Yes, I have disabled “acceleration” in Firefox, which improves performance but nowhere close to being enough. Websites with even a little bit of JS interactivity in them, not to mention ones showing interactive charts and ability to trade markets, are slow enough to be practically useless.
I’m not dunking on anyone. I understand there are costs to the added security. I just want to understand the reasons.
Is the reason fundamentally the lack of GPU capability in Qubes?
Will this ever get solved? I heard when Wayland becomes ready and replaces X, full GPU capability will be possible on Qubes and Qubes will become just as usable as any other Linux. Is this true?
Are you using the Firefox that comes with the template?
I always get slow performance with it, no matter how many vCPUs I add to the qube. It might be related to the patches they use when they package it. If I use the binary from the official website or the flatpak package, everything works ok, even with 2 vCPUs.
Thanks, this appeared to help a lot. However I also noticed using the Firefox (“Firefox ESR”) from the debian (debian-11 or debian-12-xfce in my case) templates was also a similar improvement. @DVM did you try on debian too?
I wonder why this got messed up on the fedora (fedora-38 or fedora-38-xfce in my case) templates.

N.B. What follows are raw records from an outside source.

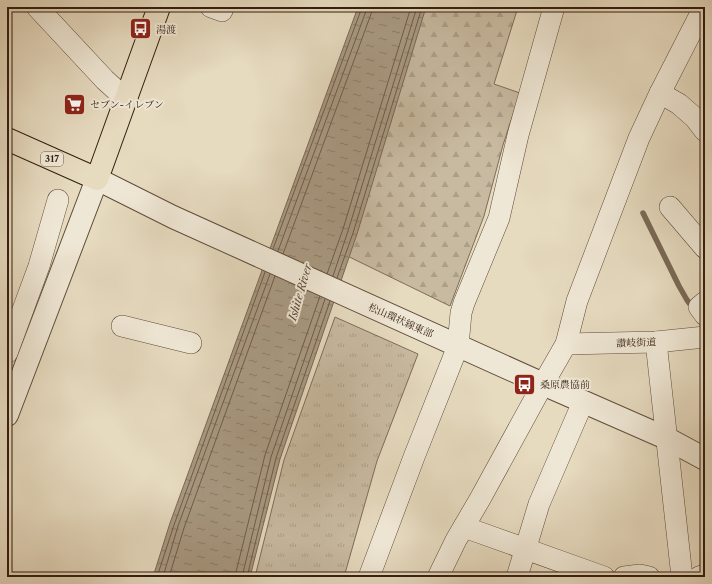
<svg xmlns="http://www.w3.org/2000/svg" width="712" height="584" font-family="'Libre Caslon Text','Noto Serif JP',serif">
<defs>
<pattern id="forest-firs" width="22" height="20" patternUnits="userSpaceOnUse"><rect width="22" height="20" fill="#c8baa1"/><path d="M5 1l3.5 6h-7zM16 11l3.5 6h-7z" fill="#ac9f89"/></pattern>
<pattern id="park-tufts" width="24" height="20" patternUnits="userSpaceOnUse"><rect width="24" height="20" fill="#c8baa1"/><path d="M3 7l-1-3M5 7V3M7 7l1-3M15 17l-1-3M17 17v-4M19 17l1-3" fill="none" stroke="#ac9f89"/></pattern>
<pattern id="water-ripples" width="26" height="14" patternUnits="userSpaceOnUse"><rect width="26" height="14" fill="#a99a83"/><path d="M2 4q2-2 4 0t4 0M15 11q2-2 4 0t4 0" fill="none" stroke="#8a7d6a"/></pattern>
</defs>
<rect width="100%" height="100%" fill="#e6dabf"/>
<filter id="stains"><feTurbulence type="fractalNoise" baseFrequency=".005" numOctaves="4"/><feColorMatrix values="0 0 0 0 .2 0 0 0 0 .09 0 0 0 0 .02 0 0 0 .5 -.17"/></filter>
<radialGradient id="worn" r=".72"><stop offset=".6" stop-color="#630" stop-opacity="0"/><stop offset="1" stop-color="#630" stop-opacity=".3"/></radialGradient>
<!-- forest -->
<polygon fill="url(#forest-firs)" stroke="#7e6c58" points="409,7 518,7 494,84 520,93 503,145 484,216 450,306 333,249"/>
<!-- park -->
<polygon fill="url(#park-tufts)" stroke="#7e6c58" points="335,317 418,354 377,461 344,577 255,577 284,460"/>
<!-- water -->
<polygon fill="url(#water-ripples)" stroke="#7a6855" points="358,7 426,7 357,234 280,459 250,577 153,577 170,523"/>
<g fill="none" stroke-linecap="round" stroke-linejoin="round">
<!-- shore -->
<g stroke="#6e5c49" stroke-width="1">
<polyline points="273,249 361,10 361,7"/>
<polyline points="278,251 366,11 366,7"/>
<polyline points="283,254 371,14 372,7"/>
<polyline points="327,274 343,229 411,7"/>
<polyline points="333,276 348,231 417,7"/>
<polyline points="337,278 353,233 422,7"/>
<polyline points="157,577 174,525 265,272"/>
<polyline points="163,577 178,526 270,274"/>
<polyline points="169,577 184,528 275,276"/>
<polyline points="236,577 236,572 265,455 320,296"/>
<polyline points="242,577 271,457 325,299"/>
<polyline points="247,577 276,458 330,301"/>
</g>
<!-- stream -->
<polyline stroke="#7a6855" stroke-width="5.5" points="643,213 679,286 687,300 693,308"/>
<defs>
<g id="minor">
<polyline points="37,7 105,80 127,100"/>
<polyline points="211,7 222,11"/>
<polyline points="660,93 679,104 695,118 705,131"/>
<polyline points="670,207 705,248"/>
<polyline points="705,302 699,307 705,315"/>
<polyline points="122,326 191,343"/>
<polyline points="656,342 682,577"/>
<polyline points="566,344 656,342 705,337"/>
<polyline points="7,353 39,266 58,200"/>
<polyline points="464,527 604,577"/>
<polyline points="369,577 414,457 458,346 461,313 464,303 499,218 518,135 554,7"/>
<polyline points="438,577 456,540 480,499 543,384 566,344 577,301 639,138 660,93 704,7"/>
<polyline points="517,577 539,504 583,402"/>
<polyline points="624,577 640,575 649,577"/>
<polyline points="699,577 705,575"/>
</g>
<polyline id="tertiary" points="7,415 97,179 173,217 543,384 666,438 705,459"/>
<polyline id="trunk" points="7,139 97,179 159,7"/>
</defs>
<!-- minor casing -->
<use href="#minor" stroke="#604c3b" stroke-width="22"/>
<!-- tertiary casing -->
<use href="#tertiary" stroke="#604c3b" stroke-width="24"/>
<!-- trunk casing -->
<use href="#trunk" stroke="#331d0f" stroke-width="24"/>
<!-- minor -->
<use href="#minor" stroke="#efe7d5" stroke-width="21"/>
<!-- tertiary -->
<use href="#tertiary" stroke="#efe7d5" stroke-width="22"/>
<!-- trunk -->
<use href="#trunk" stroke="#e6dabf" stroke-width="22"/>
</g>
<!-- icons -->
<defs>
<symbol id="bus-square" viewBox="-11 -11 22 22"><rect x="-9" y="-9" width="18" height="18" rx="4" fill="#8f2418" stroke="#efe7d5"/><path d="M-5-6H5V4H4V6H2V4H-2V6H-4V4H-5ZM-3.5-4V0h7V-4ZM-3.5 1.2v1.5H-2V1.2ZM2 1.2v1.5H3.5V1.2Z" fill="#fff"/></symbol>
<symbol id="supermarket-square" viewBox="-11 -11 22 22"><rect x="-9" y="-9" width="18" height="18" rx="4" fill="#8f2418" stroke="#efe7d5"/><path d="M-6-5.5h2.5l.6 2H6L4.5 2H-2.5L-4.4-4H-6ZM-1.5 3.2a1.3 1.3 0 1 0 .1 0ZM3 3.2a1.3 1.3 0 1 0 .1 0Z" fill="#fff"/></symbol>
</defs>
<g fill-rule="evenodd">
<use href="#bus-square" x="128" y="16" width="25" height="25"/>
<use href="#supermarket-square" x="62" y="92" width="25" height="25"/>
<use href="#bus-square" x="512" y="372" width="25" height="25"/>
</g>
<g text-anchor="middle" stroke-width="4" stroke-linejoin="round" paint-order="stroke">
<!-- shield labels -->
<rect fill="#efe7d5" stroke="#6b5a4a" stroke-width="1" x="41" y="152" width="22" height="14" rx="3"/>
<g font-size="9" font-weight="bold" fill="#331d0f">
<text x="52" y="162">317</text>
</g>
<!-- poi labels -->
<g font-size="10" fill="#331d0f" stroke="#efe7d5" text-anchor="start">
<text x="156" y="33">湯渡</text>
<text x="90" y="108">セブン-イレブン</text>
<text x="540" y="388">桑原農協前</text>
</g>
<!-- street labels -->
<g font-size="10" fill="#331d0f" stroke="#efe7d5">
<text transform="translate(401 320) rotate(24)" y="4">松山環状線東部</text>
<text transform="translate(636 342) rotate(-2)" y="4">讃岐街道</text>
</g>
<!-- water labels -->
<g font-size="11" font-style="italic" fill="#5c4938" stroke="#efe7d5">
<text transform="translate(300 292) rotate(-74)" y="4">Ishite River</text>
</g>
</g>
<!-- margin -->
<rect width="712" height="584" fill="none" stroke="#e6dabf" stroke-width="24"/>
<rect x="8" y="8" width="696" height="568" fill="none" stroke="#331d0f" stroke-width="2"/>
<rect x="12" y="12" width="688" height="560" fill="none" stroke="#331d0f"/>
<rect width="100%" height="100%" filter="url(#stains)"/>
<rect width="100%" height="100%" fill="url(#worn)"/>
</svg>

The slowdown is striking on e.g. video playback in the browser.
Worth repeating: Yes, in all cases did I disable hardware acceleration in the Firefox settings.
I don’t use Firefox ESR from the Debian template, so I can’t say if it’s better. But what I can say is that I never had any problems with the Firefox package coming from Mozilla, they even recently released an apt repo if you want to get the stable Firefox release with the upgrade handled by apt.